◆ Direction: Reproduce every line of the records below verbatim, changing nothing.

◆ Data for this task:

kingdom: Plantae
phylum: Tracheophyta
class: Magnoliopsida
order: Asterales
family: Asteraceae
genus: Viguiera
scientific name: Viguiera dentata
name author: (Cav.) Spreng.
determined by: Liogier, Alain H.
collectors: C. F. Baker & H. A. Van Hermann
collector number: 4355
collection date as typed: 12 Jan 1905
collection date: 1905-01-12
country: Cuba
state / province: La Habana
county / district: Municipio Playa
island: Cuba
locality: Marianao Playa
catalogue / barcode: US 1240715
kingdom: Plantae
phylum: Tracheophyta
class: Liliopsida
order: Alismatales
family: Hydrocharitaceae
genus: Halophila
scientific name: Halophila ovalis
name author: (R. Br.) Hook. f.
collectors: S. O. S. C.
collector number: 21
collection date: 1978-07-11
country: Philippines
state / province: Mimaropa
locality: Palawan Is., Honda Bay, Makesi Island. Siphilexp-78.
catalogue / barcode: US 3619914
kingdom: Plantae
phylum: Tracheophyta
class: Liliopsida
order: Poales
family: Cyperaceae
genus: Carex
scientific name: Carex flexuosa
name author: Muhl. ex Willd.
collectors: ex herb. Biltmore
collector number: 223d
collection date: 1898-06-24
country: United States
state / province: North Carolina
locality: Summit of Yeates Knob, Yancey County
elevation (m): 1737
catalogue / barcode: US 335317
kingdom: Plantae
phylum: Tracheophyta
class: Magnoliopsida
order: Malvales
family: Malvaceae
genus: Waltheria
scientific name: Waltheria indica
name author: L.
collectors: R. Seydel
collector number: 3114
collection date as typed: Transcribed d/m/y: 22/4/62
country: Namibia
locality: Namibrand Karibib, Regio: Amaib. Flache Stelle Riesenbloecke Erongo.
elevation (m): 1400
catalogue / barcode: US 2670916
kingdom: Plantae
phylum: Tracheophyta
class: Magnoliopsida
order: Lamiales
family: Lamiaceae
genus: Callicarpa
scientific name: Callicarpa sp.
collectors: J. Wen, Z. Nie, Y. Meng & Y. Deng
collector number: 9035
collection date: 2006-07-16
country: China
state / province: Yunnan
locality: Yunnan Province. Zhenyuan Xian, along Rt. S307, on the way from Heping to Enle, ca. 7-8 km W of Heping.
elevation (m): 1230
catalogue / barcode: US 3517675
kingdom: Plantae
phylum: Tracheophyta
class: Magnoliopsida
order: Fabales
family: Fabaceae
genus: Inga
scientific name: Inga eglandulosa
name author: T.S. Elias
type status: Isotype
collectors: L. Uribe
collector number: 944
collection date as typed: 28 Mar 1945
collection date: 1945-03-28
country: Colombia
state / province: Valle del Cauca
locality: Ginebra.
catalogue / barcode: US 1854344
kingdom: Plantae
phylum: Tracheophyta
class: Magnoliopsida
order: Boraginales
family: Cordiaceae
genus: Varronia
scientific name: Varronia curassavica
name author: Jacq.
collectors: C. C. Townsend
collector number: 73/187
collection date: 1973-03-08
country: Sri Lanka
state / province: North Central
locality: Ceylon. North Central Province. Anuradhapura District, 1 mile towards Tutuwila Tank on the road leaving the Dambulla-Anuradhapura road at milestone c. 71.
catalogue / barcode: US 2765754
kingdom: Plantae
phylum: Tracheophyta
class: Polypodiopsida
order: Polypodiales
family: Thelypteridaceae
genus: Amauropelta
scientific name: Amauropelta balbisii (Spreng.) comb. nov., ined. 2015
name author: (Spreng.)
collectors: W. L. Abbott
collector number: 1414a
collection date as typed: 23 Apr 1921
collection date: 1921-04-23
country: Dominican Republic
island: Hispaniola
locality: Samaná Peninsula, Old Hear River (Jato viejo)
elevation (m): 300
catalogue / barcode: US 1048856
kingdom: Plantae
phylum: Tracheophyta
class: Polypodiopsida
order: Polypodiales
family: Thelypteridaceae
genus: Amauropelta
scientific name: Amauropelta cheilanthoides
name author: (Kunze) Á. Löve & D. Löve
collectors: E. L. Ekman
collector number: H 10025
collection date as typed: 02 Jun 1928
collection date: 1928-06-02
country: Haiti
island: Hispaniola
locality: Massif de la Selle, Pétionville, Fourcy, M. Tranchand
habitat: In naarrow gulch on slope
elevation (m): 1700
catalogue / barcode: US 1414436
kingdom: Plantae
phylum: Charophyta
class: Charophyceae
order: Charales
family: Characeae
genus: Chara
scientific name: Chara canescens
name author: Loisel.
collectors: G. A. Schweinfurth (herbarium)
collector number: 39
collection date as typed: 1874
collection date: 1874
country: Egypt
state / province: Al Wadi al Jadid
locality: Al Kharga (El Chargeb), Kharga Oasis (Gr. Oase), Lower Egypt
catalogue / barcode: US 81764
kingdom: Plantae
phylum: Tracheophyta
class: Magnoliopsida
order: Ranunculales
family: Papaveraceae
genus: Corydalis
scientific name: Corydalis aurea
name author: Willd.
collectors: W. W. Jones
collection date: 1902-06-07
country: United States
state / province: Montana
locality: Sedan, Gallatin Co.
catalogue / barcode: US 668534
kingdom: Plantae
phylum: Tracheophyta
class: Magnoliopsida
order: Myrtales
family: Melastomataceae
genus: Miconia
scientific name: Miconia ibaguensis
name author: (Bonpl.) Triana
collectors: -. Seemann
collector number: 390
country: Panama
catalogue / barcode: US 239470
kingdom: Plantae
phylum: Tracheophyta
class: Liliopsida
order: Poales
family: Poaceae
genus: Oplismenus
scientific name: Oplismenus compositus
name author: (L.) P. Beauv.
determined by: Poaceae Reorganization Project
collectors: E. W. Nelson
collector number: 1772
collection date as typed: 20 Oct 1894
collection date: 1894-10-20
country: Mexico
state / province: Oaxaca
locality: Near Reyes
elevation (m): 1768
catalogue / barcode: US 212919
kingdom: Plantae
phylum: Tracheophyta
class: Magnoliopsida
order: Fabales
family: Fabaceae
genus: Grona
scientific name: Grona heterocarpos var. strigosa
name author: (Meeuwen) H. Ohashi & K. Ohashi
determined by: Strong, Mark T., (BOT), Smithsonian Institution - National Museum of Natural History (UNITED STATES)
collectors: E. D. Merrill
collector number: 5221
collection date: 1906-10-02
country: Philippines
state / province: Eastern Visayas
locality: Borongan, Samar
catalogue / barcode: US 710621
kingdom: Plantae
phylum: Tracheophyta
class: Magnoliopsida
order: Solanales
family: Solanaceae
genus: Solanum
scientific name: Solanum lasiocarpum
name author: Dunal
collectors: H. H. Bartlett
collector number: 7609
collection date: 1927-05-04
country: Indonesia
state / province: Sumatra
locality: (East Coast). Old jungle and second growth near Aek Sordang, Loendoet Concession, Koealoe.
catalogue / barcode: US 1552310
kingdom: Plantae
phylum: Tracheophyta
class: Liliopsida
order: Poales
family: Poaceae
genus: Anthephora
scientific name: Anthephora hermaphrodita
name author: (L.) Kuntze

◆ Exercise answer:
kingdom: Plantae
phylum: Tracheophyta
class: Magnoliopsida
order: Asterales
family: Asteraceae
genus: Viguiera
scientific name: Viguiera dentata
name author: (Cav.) Spreng.
determined by: Liogier, Alain H.
collectors: C. F. Baker & H. A. Van Hermann
collector number: 4355
collection date as typed: 12 Jan 1905
collection date: 1905-01-12
country: Cuba
state / province: La Habana
county / district: Municipio Playa
island: Cuba
locality: Marianao Playa
catalogue / barcode: US 1240715
kingdom: Plantae
phylum: Tracheophyta
class: Liliopsida
order: Alismatales
family: Hydrocharitaceae
genus: Halophila
scientific name: Halophila ovalis
name author: (R. Br.) Hook. f.
collectors: S. O. S. C.
collector number: 21
collection date: 1978-07-11
country: Philippines
state / province: Mimaropa
locality: Palawan Is., Honda Bay, Makesi Island. Siphilexp-78.
catalogue / barcode: US 3619914
kingdom: Plantae
phylum: Tracheophyta
class: Liliopsida
order: Poales
family: Cyperaceae
genus: Carex
scientific name: Carex flexuosa
name author: Muhl. ex Willd.
collectors: ex herb. Biltmore
collector number: 223d
collection date: 1898-06-24
country: United States
state / province: North Carolina
locality: Summit of Yeates Knob, Yancey County
elevation (m): 1737
catalogue / barcode: US 335317
kingdom: Plantae
phylum: Tracheophyta
class: Magnoliopsida
order: Malvales
family: Malvaceae
genus: Waltheria
scientific name: Waltheria indica
name author: L.
collectors: R. Seydel
collector number: 3114
collection date as typed: Transcribed d/m/y: 22/4/62
country: Namibia
locality: Namibrand Karibib, Regio: Amaib. Flache Stelle Riesenbloecke Erongo.
elevation (m): 1400
catalogue / barcode: US 2670916
kingdom: Plantae
phylum: Tracheophyta
class: Magnoliopsida
order: Lamiales
family: Lamiaceae
genus: Callicarpa
scientific name: Callicarpa sp.
collectors: J. Wen, Z. Nie, Y. Meng & Y. Deng
collector number: 9035
collection date: 2006-07-16
country: China
state / province: Yunnan
locality: Yunnan Province. Zhenyuan Xian, along Rt. S307, on the way from Heping to Enle, ca. 7-8 km W of Heping.
elevation (m): 1230
catalogue / barcode: US 3517675
kingdom: Plantae
phylum: Tracheophyta
class: Magnoliopsida
order: Fabales
family: Fabaceae
genus: Inga
scientific name: Inga eglandulosa
name author: T.S. Elias
type status: Isotype
collectors: L. Uribe
collector number: 944
collection date as typed: 28 Mar 1945
collection date: 1945-03-28
country: Colombia
state / province: Valle del Cauca
locality: Ginebra.
catalogue / barcode: US 1854344
kingdom: Plantae
phylum: Tracheophyta
class: Magnoliopsida
order: Boraginales
family: Cordiaceae
genus: Varronia
scientific name: Varronia curassavica
name author: Jacq.
collectors: C. C. Townsend
collector number: 73/187
collection date: 1973-03-08
country: Sri Lanka
state / province: North Central
locality: Ceylon. North Central Province. Anuradhapura District, 1 mile towards Tutuwila Tank on the road leaving the Dambulla-Anuradhapura road at milestone c. 71.
catalogue / barcode: US 2765754
kingdom: Plantae
phylum: Tracheophyta
class: Polypodiopsida
order: Polypodiales
family: Thelypteridaceae
genus: Amauropelta
scientific name: Amauropelta balbisii (Spreng.) comb. nov., ined. 2015
name author: (Spreng.)
collectors: W. L. Abbott
collector number: 1414a
collection date as typed: 23 Apr 1921
collection date: 1921-04-23
country: Dominican Republic
island: Hispaniola
locality: Samaná Peninsula, Old Hear River (Jato viejo)
elevation (m): 300
catalogue / barcode: US 1048856
kingdom: Plantae
phylum: Tracheophyta
class: Polypodiopsida
order: Polypodiales
family: Thelypteridaceae
genus: Amauropelta
scientific name: Amauropelta cheilanthoides
name author: (Kunze) Á. Löve & D. Löve
collectors: E. L. Ekman
collector number: H 10025
collection date as typed: 02 Jun 1928
collection date: 1928-06-02
country: Haiti
island: Hispaniola
locality: Massif de la Selle, Pétionville, Fourcy, M. Tranchand
habitat: In naarrow gulch on slope
elevation (m): 1700
catalogue / barcode: US 1414436
kingdom: Plantae
phylum: Charophyta
class: Charophyceae
order: Charales
family: Characeae
genus: Chara
scientific name: Chara canescens
name author: Loisel.
collectors: G. A. Schweinfurth (herbarium)
collector number: 39
collection date as typed: 1874
collection date: 1874
country: Egypt
state / province: Al Wadi al Jadid
locality: Al Kharga (El Chargeb), Kharga Oasis (Gr. Oase), Lower Egypt
catalogue / barcode: US 81764
kingdom: Plantae
phylum: Tracheophyta
class: Magnoliopsida
order: Ranunculales
family: Papaveraceae
genus: Corydalis
scientific name: Corydalis aurea
name author: Willd.
collectors: W. W. Jones
collection date: 1902-06-07
country: United States
state / province: Montana
locality: Sedan, Gallatin Co.
catalogue / barcode: US 668534
kingdom: Plantae
phylum: Tracheophyta
class: Magnoliopsida
order: Myrtales
family: Melastomataceae
genus: Miconia
scientific name: Miconia ibaguensis
name author: (Bonpl.) Triana
collectors: -. Seemann
collector number: 390
country: Panama
catalogue / barcode: US 239470
kingdom: Plantae
phylum: Tracheophyta
class: Liliopsida
order: Poales
family: Poaceae
genus: Oplismenus
scientific name: Oplismenus compositus
name author: (L.) P. Beauv.
determined by: Poaceae Reorganization Project
collectors: E. W. Nelson
collector number: 1772
collection date as typed: 20 Oct 1894
collection date: 1894-10-20
country: Mexico
state / province: Oaxaca
locality: Near Reyes
elevation (m): 1768
catalogue / barcode: US 212919
kingdom: Plantae
phylum: Tracheophyta
class: Magnoliopsida
order: Fabales
family: Fabaceae
genus: Grona
scientific name: Grona heterocarpos var. strigosa
name author: (Meeuwen) H. Ohashi & K. Ohashi
determined by: Strong, Mark T., (BOT), Smithsonian Institution - National Museum of Natural History (UNITED STATES)
collectors: E. D. Merrill
collector number: 5221
collection date: 1906-10-02
country: Philippines
state / province: Eastern Visayas
locality: Borongan, Samar
catalogue / barcode: US 710621
kingdom: Plantae
phylum: Tracheophyta
class: Magnoliopsida
order: Solanales
family: Solanaceae
genus: Solanum
scientific name: Solanum lasiocarpum
name author: Dunal
collectors: H. H. Bartlett
collector number: 7609
collection date: 1927-05-04
country: Indonesia
state / province: Sumatra
locality: (East Coast). Old jungle and second growth near Aek Sordang, Loendoet Concession, Koealoe.
catalogue / barcode: US 1552310
kingdom: Plantae
phylum: Tracheophyta
class: Liliopsida
order: Poales
family: Poaceae
genus: Anthephora
scientific name: Anthephora hermaphrodita
name author: (L.) Kuntze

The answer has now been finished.